The Shenandoah Harmony is a new shape-note songbook with a concentration on Shenandoah Valley music of the early nineteenth century.  At 469 songs on 480 pages, The Shenandoah Harmony  is the largest new book of its kind published in more than 150 years. Its coauthors, John del Re, Kelly Macklin, and their daughter Leyland del Re; Nora Miller; Daniel Hunter; Rachel Hall; and Myles Louis Dakan are residents of the Mid-Atlantic states.

Due to the traditional practice of shape-note singing, in which singers hold their books in one hand while marking time with the other, the authors of The Shenandoah Harmony have chosen to reduce prefatory material and endnotes in order to lessen the weight of the book.  The electronic edition has 35 additional pages, allowing for a fuller bibliography and additional indices.

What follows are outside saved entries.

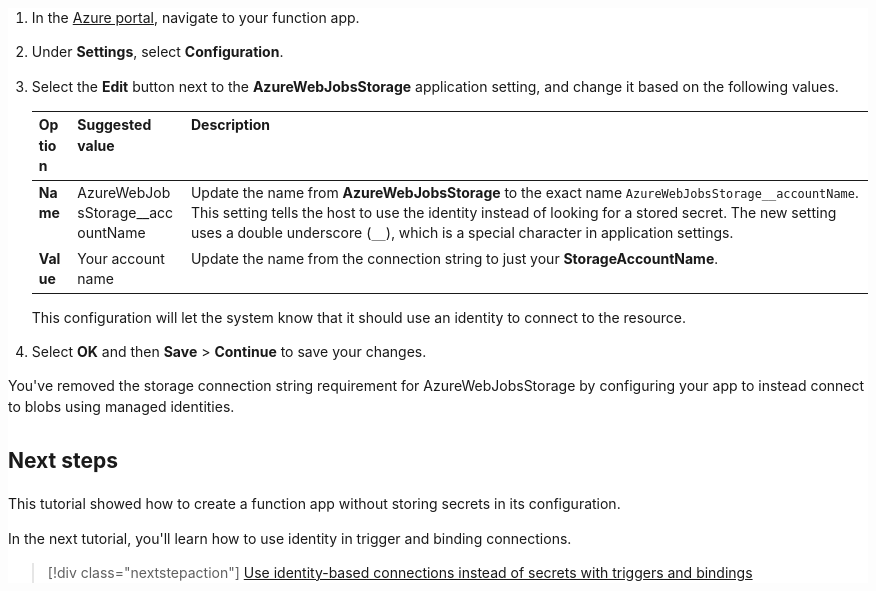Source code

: 1. In the [Azure portal](https://portal.azure.com), navigate to your function app.

1. Under **Settings**, select **Configuration**.

1. Select the **Edit** button next to the **AzureWebJobsStorage** application setting, and change it based on the following values.

    | Option      | Suggested value  | Description |
    | ------------ | ---------------- | ----------- |
    | **Name** |  AzureWebJobsStorage__accountName | Update the name from **AzureWebJobsStorage** to the exact name `AzureWebJobsStorage__accountName`. This setting tells the host to use the identity instead of looking for a stored secret. The new setting uses a double underscore (`__`), which is a special character in application settings.  |
    | **Value** | Your account name | Update the name from the connection string to just your **StorageAccountName**. |

    This configuration will let the system know that it should use an identity to connect to the resource.

1. Select **OK** and then **Save** > **Continue** to save your changes. 

You've removed the storage connection string requirement for AzureWebJobsStorage by configuring your app to instead connect to blobs using managed identities.  

## Next steps 

This tutorial showed how to create a function app without storing secrets in its configuration.

In the next tutorial, you'll learn how to use identity in trigger and binding connections.

> [!div class="nextstepaction"]
> [Use identity-based connections instead of secrets with triggers and bindings]

[Use identity-based connections instead of secrets with triggers and bindings]: ./functions-identity-based-connections-tutorial-2.md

The original inspiration for The Shenandoah Harmony  was to create a tunebook that included the best of the shape-note songs collected, printed, and published by Ananias Davisson from 1816 to 1826 in the Shenandoah Valley of Virginia. Davisson’s works, Kentucky Harmony  and A Supplement to the Kentucky Harmony, combine European congregational hymns and New England singing-school repertoire with the frontier sound of arranged folk hymns and camp meeting songs. They had a profound influence on later tunebooks, including the popular shape-note book The Sacred Harp, which has been in continuous publication since 1844.

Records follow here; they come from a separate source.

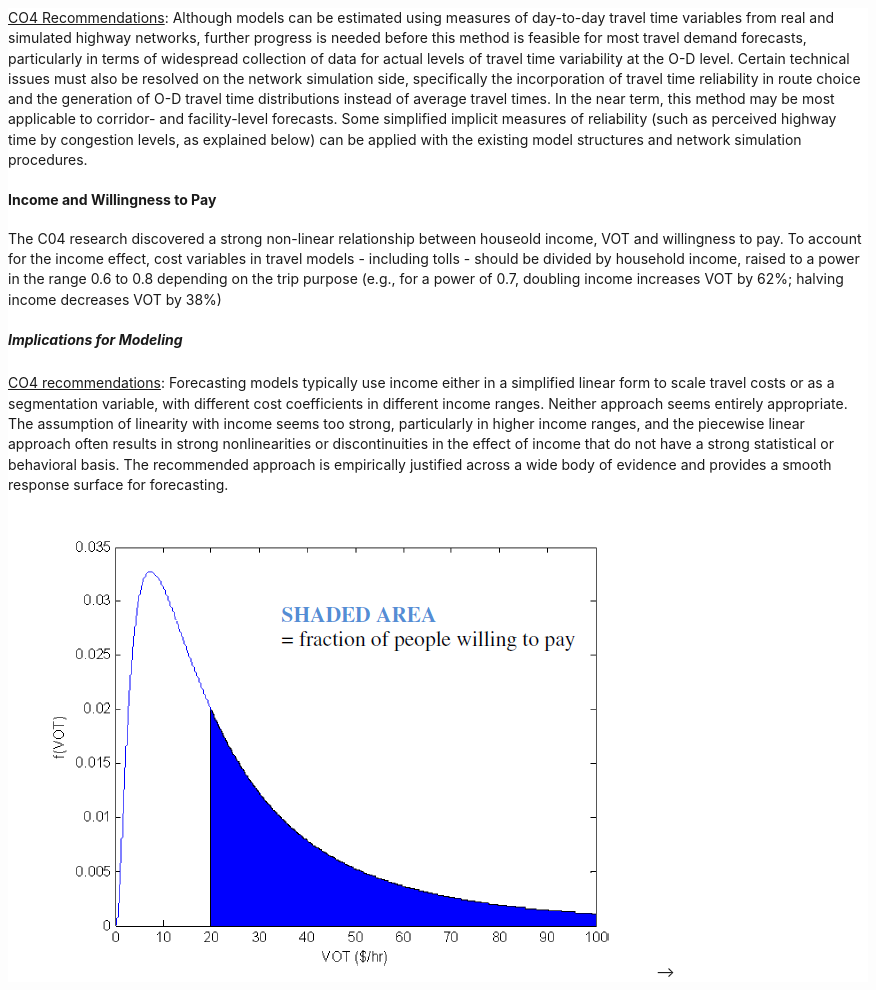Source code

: [ CO4 Recommendations](SHRP2_C04_-_Improving_Our_Understanding_of_How_Highway_Congestion_and_Pricing_Affect_Travel_Demand 'wikilink'): Although models can be estimated using measures of day-to-day travel time variables from real and simulated highway networks, further progress is needed before this method is feasible for most travel demand forecasts, particularly in terms of widespread collection of data for actual levels of travel time variability at the O-D level. Certain technical issues must also be resolved on the network simulation side, specifically the incorporation of travel time reliability in route choice and the generation of O-D travel time distributions instead of average travel times. In the near term, this method may be most applicable to corridor- and facility-level forecasts. Some simplified implicit measures of reliability (such as perceived highway time by congestion levels, as explained below) can be applied with the existing model structures and network simulation procedures.

#### **Income and Willingness to Pay**

The C04 research discovered a strong non-linear relationship between houseold income, VOT and willingness to pay. To account for the income effect, cost variables in travel models - including tolls - should be divided by household income, raised to a power in the range 0.6 to 0.8 depending on the trip purpose (e.g., for a power of 0.7, doubling income increases VOT by 62%; halving income decreases VOT by 38%)

##### _Implications for Modeling_

[ CO4 recommendations](SHRP2_C04_-_Improving_Our_Understanding_of_How_Highway_Congestion_and_Pricing_Affect_Travel_Demand 'wikilink'): Forecasting models typically use income either in a simplified linear form to scale travel costs or as a segmentation variable, with different cost coefficients in different income ranges. Neither approach seems entirely appropriate. The assumption of linearity with income seems too strong, particularly in higher income ranges, and the piecewise linear approach often results in strong nonlinearities or discontinuities in the effect of income that do not have a strong statistical or behavioral basis. The recommended approach is empirically justified across a wide body of evidence and provides a smooth response surface for forecasting.

![](/images/Willingess_pay.png) -->
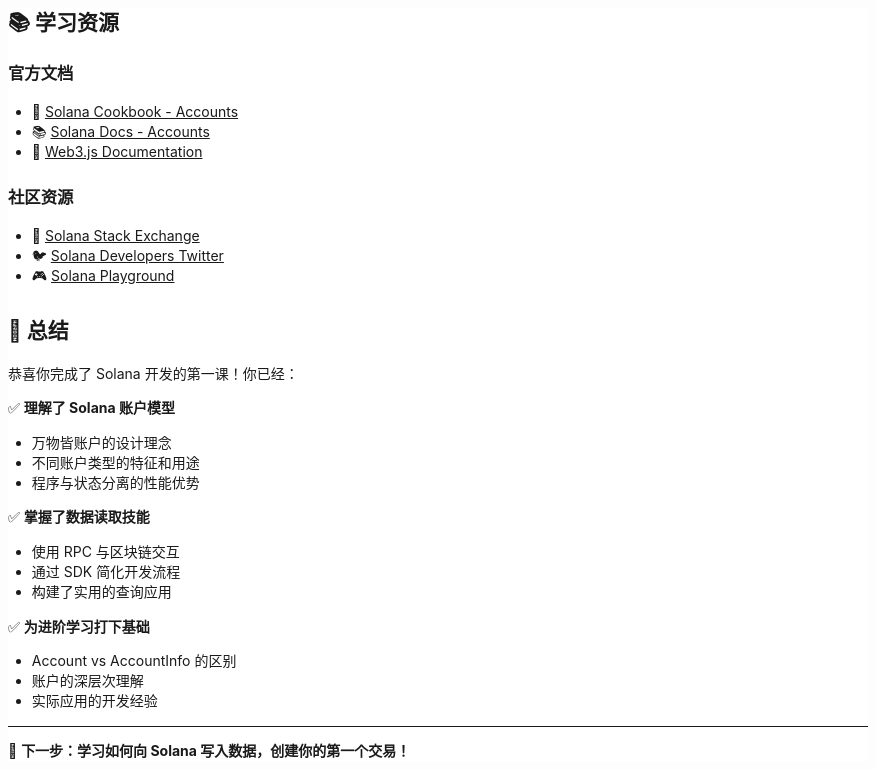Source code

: ## 📚 学习资源

### 官方文档
- 📖 [Solana Cookbook - Accounts](https://solanacookbook.com/core-concepts/accounts.html)
- 📚 [Solana Docs - Accounts](https://docs.solana.com/developing/programming-model/accounts)
- 🔧 [Web3.js Documentation](https://solana-labs.github.io/solana-web3.js/)

### 社区资源
- 💬 [Solana Stack Exchange](https://solana.stackexchange.com/)
- 🐦 [Solana Developers Twitter](https://twitter.com/solana_devs)
- 🎮 [Solana Playground](https://beta.solpg.io/)

## 🎊 总结

恭喜你完成了 Solana 开发的第一课！你已经：

✅ **理解了 Solana 账户模型**
- 万物皆账户的设计理念
- 不同账户类型的特征和用途
- 程序与状态分离的性能优势

✅ **掌握了数据读取技能**
- 使用 RPC 与区块链交互
- 通过 SDK 简化开发流程
- 构建了实用的查询应用

✅ **为进阶学习打下基础**
- Account vs AccountInfo 的区别
- 账户的深层次理解
- 实际应用的开发经验

---

🚀 **下一步：学习如何向 Solana 写入数据，创建你的第一个交易！**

In addition to being avid Sacred Harp singers, the del Re family of Boyce, Va. has been singing from Davisson’s books for over twenty-five years. Inspired by recordings of songs from Wyeth’s Repository (Harrisburg, Pa., 1813) and Kentucky Harmony (Harrisonburg, Va., 1816), they sought out songs associated with their own region.  Through these recordings, they also became aware of the wealth of shape-note music found in out-of-print and inaccessible tunebooks.  The group of coauthors formed in 2010; in the subsequent years, the project expanded to include other Shenandoah Valley sources, New England, Mid-Atlantic, and Southern songs in a similar style, and sixty songs from living composers.  The coauthors considered thousands of nineteenth-century shape-note songs from over seventy sources for inclusion in the book.

The debut singing from The Shenandoah Harmony was held on June 2, 2013 in the Harrisonburg, Virginia area, near Ananias Davisson’s grave.  Over 100 singers from at least sixteen states attended.